Comment passer de la médecine prescriptive à la médecine intégrative?
changer de paradigmes
- Comment passer d’une médecine centrée sur la maladie à une médecine centrée sur l’individu et son projet de vie?
- AT: C’est une question de transformation culturelle. Notre idée de la médecine de demain (https://www.bloomingyou.fr/a-quoi-ressemblera-la-medecine-de-demain/) est limitée aux
- Vous écrivez que «si la tendance dominante est de continuer à spécialiser les professionnels de santé, l’objectif de la médecine intégrative est de faire l’inverse: intégrer, connecter, dédifférencier. Car, c’est cette seule approche qui peut amener le patient à la pleine santé». Comment mettre en place un tel changement de paradigme?

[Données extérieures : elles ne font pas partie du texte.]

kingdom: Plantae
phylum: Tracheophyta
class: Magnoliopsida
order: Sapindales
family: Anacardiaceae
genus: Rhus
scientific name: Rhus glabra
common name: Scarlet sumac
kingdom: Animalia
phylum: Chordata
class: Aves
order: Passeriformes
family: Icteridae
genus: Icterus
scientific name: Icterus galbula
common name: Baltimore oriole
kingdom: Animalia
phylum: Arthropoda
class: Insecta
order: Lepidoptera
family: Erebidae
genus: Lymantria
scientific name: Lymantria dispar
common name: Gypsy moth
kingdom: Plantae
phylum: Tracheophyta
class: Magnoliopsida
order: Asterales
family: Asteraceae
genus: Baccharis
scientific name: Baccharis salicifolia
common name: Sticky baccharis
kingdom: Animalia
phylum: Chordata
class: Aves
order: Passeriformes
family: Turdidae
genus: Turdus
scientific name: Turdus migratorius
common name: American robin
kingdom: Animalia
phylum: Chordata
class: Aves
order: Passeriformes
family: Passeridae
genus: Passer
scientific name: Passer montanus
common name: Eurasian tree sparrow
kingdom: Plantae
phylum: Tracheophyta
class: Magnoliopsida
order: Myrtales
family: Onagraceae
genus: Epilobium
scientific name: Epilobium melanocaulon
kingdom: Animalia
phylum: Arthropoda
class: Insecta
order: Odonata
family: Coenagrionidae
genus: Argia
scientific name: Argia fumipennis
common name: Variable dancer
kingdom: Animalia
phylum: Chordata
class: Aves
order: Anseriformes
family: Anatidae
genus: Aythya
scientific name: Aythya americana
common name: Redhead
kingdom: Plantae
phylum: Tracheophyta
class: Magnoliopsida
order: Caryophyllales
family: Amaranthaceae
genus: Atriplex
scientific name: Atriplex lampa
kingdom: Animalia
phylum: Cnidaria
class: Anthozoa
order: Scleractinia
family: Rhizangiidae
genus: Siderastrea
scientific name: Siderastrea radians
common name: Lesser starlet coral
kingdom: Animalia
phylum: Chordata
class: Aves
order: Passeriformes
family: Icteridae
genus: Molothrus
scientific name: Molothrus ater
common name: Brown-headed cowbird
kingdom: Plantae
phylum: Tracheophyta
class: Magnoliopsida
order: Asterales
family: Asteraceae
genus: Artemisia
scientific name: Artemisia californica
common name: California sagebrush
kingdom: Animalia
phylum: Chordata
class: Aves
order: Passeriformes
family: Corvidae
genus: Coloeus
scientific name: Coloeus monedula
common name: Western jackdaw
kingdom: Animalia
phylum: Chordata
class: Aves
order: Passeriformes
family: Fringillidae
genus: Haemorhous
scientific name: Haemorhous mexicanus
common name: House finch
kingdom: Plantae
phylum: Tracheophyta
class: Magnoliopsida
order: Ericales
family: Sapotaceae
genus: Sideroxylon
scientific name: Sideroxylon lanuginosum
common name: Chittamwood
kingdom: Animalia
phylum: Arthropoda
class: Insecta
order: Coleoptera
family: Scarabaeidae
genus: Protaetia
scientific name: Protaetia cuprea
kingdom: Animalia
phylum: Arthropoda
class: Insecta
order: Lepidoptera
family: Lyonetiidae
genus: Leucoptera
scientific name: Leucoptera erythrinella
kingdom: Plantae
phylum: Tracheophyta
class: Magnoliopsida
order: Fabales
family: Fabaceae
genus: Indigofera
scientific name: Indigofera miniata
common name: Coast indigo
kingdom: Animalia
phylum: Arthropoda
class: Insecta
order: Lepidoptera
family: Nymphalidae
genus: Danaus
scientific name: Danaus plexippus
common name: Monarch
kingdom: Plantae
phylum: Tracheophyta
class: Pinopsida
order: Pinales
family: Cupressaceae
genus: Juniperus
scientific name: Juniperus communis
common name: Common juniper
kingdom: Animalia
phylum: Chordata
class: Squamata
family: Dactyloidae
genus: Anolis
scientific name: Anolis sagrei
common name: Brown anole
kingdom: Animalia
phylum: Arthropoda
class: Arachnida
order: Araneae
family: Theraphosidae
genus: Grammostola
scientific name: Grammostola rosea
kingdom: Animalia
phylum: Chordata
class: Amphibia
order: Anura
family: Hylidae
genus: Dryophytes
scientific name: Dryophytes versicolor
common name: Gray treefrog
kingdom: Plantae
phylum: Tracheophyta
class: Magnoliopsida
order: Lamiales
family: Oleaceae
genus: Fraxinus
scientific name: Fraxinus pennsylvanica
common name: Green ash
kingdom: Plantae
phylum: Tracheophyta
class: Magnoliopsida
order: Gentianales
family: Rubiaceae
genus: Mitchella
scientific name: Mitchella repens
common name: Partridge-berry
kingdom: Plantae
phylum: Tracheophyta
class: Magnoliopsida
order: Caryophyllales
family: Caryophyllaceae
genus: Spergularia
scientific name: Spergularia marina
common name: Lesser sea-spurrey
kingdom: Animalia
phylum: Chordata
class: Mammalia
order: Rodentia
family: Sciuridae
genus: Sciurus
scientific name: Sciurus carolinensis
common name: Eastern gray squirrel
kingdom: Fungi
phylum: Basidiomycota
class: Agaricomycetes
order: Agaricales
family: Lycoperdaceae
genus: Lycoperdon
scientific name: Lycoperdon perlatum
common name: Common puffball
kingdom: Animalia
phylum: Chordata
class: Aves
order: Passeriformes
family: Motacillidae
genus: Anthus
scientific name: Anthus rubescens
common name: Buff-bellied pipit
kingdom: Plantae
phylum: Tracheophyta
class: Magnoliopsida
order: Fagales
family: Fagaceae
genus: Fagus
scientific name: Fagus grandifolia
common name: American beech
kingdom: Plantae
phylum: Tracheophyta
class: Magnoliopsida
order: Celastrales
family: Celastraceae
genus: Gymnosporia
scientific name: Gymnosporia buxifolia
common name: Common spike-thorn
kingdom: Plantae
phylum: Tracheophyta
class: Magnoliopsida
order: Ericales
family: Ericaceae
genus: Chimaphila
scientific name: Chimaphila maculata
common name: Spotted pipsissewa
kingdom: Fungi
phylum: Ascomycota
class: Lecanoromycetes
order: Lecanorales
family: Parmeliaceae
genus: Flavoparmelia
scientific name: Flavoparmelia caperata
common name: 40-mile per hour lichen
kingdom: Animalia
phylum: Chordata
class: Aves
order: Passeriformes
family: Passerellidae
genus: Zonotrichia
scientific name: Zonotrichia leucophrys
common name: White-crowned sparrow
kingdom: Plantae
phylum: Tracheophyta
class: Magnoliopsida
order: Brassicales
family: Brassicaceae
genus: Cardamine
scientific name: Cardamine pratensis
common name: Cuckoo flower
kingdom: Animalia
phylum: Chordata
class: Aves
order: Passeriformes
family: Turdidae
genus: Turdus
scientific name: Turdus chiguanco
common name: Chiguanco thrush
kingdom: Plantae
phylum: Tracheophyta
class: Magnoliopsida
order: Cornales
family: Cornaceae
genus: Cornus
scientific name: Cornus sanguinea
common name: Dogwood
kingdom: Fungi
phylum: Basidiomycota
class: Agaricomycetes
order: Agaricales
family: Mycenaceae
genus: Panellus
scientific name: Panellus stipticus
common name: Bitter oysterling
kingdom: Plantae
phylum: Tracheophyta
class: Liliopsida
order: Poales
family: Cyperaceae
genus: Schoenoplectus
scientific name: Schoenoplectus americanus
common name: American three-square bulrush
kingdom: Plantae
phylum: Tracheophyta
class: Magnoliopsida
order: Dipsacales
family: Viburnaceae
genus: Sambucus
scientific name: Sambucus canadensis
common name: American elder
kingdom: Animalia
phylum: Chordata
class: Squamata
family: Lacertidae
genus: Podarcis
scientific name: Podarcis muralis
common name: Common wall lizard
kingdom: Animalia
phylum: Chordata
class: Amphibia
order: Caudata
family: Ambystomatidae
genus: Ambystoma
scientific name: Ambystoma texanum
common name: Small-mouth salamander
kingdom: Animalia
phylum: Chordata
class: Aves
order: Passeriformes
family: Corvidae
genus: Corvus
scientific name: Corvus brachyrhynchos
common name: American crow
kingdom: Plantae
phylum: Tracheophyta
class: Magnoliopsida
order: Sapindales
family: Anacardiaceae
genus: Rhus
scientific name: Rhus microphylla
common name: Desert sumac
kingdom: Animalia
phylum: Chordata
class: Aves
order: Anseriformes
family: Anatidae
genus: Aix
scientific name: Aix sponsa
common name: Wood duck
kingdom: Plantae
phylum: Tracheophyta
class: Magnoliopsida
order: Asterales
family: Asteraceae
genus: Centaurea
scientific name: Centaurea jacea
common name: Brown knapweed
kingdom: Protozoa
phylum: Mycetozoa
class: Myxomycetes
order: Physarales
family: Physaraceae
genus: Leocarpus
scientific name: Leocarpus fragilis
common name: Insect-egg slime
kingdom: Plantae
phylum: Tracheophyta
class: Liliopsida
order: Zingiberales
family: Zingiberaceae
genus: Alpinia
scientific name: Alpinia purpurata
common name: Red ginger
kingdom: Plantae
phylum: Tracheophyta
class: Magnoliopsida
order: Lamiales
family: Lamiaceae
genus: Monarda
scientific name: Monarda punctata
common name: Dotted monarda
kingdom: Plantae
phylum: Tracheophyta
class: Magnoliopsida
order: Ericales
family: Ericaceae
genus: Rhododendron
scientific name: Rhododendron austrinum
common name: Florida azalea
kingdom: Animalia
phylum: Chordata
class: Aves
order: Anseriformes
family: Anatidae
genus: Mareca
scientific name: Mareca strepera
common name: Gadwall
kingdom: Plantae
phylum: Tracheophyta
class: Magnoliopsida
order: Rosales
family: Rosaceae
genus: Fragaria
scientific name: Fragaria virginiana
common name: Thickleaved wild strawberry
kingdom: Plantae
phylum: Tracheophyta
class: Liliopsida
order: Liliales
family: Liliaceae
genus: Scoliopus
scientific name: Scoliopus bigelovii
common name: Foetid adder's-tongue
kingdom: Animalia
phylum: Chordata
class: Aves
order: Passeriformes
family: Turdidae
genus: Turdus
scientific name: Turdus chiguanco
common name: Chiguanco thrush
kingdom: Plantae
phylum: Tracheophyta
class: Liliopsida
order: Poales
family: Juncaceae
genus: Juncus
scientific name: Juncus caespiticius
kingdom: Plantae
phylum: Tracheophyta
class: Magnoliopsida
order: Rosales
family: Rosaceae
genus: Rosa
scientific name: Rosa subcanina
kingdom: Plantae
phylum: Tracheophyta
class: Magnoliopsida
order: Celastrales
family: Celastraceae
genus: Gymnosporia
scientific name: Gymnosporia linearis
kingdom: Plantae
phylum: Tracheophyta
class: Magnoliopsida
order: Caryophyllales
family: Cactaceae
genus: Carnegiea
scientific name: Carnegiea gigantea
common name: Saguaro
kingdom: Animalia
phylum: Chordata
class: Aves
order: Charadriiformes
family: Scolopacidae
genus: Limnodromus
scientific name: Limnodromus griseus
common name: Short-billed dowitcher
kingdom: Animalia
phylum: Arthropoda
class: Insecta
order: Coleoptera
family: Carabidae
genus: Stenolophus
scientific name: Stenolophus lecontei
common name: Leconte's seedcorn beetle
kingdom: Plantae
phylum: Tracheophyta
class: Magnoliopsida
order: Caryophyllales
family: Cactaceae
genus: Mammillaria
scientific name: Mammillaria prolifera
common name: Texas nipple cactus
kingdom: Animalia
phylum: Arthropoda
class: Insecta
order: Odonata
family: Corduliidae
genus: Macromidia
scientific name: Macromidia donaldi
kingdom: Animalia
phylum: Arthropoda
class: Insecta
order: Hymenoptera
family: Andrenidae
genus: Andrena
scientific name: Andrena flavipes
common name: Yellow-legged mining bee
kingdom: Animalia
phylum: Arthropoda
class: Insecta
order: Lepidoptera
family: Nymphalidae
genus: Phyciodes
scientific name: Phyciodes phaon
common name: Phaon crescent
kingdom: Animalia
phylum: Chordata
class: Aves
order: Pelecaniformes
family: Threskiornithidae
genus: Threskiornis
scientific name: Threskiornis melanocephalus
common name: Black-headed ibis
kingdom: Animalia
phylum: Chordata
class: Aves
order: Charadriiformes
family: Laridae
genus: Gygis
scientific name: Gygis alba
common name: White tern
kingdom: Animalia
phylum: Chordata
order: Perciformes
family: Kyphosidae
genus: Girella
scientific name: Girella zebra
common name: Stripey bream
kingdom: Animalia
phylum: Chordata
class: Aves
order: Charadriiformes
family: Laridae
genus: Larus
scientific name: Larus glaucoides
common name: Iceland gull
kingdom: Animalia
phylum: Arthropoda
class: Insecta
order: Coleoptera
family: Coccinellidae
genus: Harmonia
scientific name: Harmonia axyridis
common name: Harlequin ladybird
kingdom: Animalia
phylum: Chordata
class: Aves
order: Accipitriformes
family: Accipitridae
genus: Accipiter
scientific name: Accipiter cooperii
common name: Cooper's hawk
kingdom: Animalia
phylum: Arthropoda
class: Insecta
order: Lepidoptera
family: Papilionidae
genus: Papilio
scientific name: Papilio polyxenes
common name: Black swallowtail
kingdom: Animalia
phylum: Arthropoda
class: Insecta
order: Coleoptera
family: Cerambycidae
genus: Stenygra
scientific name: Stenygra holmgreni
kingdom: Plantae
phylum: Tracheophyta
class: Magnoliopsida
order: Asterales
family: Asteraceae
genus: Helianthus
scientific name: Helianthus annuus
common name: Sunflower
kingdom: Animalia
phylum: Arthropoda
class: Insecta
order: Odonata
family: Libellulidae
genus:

- AT: Nous avons créé une chaire en santé intégrative au Conservatoire National des Arts et Métiers qui allie la santé globale au caractère intégratif. Sur le plan académique et professionnel, nous amenons les gens à soigner et étudier de façon décloisonnée.
- Vous appelez à la transformation de l’Assurance maladie en Assurance santé. Pourquoi cette mesure et ce changement de nom?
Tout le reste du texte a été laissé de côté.